Member of Parliament for Andros and the Berry Islands
- In office 1956–1967
- Succeeded by: Lynden Pindling

Personal details
- Born: June 13, 1914 Nassau, Bahamas
- Died: November 6, 2006 (aged 92) Nassau, Bahamas
- Party: PLP
- Spouse: June Maplethorpe
- Children: 5
- Occupation: Journalist, Politician

= Cyril Stevenson =

Bahamian politician and newspaper editor

Cyril St. John Stevenson (July 13, 1914 – November 6, 2006) was a Bahamian politician and newspaper publisher. He was a journalist and the owner of the Nassau Herald. Together with Henry Milton Taylor and William Cartwright, Stevenson co-founded the Progressive Liberal Party (PLP) in 1953, the first political party in the Bahamas. He served as a member of parliament from 1956 to 1967. After his retirement from politics, he led the Bahamas Information Services from 1970 to 1985.

==Early life==
Stevenson was born in Nassau, Bahamas, on July 13, 1914. He was the youngest child of Henry Macauley "Harry" Stevenson and Georgianna Louise "Lulie" Stevenson. His father died in 1915 when he was just fifteen months old. Stevenson attended Sacred Heart School but had to drop out aged 13 when his stepfather also died.

== Career ==

=== Early journalism career ===
Stevenson began a career in journalism as a reporter for the Bahamas Weekly News. In June 1952, Stevenson was working as a columnist at the Nassau Guardian. In December 1952, Stevenson was appointed as a member of the Hurricane Relief Committee.

In 1953, William Cartwright, owner of The Bahamas Review, purchased the now defunct newspaper, The Nassau Herald, and Stevenson became editor. Later that year, Stevenson and Cartwright travelled to London to cover the coronation. While there, they met with representatives of the Labour Party. They also travelled to Jamaica where they met with members of the Jamaican Labour Party and the People's National Party. Later that year, Stevenson and Cartwright, together with Henry Milton Taylor formed the Progressive Liberal Party (PLP). Stevenson became Secretary-General of the party; a post he served in until 1963.

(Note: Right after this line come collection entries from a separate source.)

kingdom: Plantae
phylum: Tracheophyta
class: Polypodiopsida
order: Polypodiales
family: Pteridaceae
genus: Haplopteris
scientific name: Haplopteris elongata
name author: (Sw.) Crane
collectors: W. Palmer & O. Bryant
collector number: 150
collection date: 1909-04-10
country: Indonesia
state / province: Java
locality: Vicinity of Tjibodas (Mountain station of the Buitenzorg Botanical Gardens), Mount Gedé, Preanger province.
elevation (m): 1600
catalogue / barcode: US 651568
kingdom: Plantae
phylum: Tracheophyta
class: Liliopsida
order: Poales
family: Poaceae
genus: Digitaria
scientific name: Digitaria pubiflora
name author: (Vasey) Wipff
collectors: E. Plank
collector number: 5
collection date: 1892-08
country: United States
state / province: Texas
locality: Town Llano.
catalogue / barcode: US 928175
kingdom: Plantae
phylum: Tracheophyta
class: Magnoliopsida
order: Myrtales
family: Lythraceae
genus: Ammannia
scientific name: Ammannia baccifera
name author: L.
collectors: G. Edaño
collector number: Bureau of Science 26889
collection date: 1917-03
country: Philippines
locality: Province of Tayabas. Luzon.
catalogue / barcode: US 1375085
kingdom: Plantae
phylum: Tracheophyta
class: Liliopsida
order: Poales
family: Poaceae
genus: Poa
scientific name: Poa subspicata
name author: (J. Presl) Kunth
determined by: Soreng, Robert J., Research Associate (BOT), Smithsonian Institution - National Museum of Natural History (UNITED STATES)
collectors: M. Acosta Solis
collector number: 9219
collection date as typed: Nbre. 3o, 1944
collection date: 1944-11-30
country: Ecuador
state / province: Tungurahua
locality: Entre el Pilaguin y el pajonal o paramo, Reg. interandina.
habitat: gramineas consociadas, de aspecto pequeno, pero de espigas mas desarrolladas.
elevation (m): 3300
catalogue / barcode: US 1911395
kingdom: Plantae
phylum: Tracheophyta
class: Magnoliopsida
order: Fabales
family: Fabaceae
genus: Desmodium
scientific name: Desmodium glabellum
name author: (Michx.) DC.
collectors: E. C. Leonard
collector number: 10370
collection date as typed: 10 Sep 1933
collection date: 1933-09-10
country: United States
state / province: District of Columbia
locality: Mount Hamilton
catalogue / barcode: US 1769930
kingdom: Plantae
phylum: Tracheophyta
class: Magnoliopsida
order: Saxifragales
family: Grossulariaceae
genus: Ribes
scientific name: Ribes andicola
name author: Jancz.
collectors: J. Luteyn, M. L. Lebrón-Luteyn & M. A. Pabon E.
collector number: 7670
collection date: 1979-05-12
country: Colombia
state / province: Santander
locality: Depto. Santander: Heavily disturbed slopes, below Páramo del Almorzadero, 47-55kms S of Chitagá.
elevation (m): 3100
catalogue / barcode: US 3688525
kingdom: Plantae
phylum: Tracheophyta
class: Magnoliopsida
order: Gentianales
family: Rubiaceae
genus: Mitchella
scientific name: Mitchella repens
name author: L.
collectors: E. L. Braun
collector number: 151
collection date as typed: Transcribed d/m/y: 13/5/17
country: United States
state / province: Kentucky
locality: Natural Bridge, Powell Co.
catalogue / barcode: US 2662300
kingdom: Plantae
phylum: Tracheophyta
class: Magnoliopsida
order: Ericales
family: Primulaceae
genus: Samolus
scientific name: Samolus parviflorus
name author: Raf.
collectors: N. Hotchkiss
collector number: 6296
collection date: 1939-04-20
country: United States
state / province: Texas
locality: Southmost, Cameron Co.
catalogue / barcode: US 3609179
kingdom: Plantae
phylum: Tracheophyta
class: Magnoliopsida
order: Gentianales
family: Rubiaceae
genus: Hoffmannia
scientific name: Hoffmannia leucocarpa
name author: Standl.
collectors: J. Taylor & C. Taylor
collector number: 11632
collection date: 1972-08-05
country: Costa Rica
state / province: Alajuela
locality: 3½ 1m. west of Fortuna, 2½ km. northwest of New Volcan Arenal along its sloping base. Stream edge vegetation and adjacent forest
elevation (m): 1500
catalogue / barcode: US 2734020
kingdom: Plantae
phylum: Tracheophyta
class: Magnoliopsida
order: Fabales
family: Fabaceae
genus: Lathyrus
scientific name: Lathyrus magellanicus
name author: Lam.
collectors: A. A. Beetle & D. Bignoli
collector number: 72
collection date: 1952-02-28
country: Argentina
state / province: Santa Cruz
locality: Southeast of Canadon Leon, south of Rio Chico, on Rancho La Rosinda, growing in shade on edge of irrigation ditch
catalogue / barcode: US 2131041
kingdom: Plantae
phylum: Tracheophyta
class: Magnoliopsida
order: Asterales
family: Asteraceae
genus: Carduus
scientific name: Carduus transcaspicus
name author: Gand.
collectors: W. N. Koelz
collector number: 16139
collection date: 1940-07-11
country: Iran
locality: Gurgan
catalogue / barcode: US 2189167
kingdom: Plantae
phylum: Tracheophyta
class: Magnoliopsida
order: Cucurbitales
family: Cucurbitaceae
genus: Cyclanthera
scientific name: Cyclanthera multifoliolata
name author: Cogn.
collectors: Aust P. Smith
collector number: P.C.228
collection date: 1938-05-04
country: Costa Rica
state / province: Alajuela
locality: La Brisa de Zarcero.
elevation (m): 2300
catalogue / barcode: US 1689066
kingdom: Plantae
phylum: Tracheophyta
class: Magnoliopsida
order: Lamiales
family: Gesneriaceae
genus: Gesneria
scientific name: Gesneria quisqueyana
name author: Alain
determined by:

In 1954, Stevenson became the owner of The Nassau Herald. At times, Stevenson used his editorial control of the Nassau Herald to promote the positions of the PLP party and to criticise the ruling government.

=== Political career ===
In 1956, Stevenson was elected to the House of Assembly, the lower house of parliament, from the Andros and the Berry Islands constituency. He joined the "Magnificent Six," a group of six MPs who formed the first opposition block in the Bahamas parliament. The group of six PLP parliamentary members consisted of Stevenson, Randol Fawkes, Lynden Pindling, Milo Butler, Sammy Isaacs, and Clarence A. Bain.

The 1958 General Strike led to constitutional reforms in the Bahamas. Previously in order to vote, a person could vote in any district in which they owned property valued of more than $14. In addition, there was a corporation vote allowing companies to vote. In the house's Constitution Committee, the United Bahamian Party argued for the retention of the plural vote, which would allow rich people to continue to vote in multiple constituencies. In his minority report, Stevenson made his position clear, that elections "to the General Assembly should be based on the [simple] principle of... one person, one vote."

In 1959, Stevenson agitated for the Harry Oakes' case to be reopened. Weeks before a vote in the House of Assembly, Stevenson’s house was shot at.

Stevenson was re-elected to the Assembly in the 1962 election, again representing portions of Andros Island and the Berry Islands. He lost his re-election in 1967, when he ran as an independent candidate and left the PLP. He retired from politics after his 1967 electoral defeat, but rejoined the PLP in 1970.

=== Later years ===
Stevenson became head of the Bahamas Information Services, a government department, in 1970. He gave control of his printing business to family members that same year to focus on his work with the Bahamas Information Services. He remained head of the Bahamas Information Services until his retirement in 1985.

== Awards and honours ==
Stevenson was made a Member of the Royal Victorian Order in 1975. In 1982, he was also made a Knight Commander and Knight Grand Cross of Malta.

He received an award for contributions to journalism by the Bahamas Press Club in 1999. In 2000, Jones Communication Limited also named Stevenson one of the 100 Most Outstanding Bahamians of the 20th century.

== Death and legacy ==
Cyril Stevenson died on November 6, 2006 at the age of 92. He was survived by his wife of 47 years, June Ellen Stevenson (née Maplethorpe), and five children. A state funeral was held at Christ Church Cathedral in Nassau on November 16, 2006.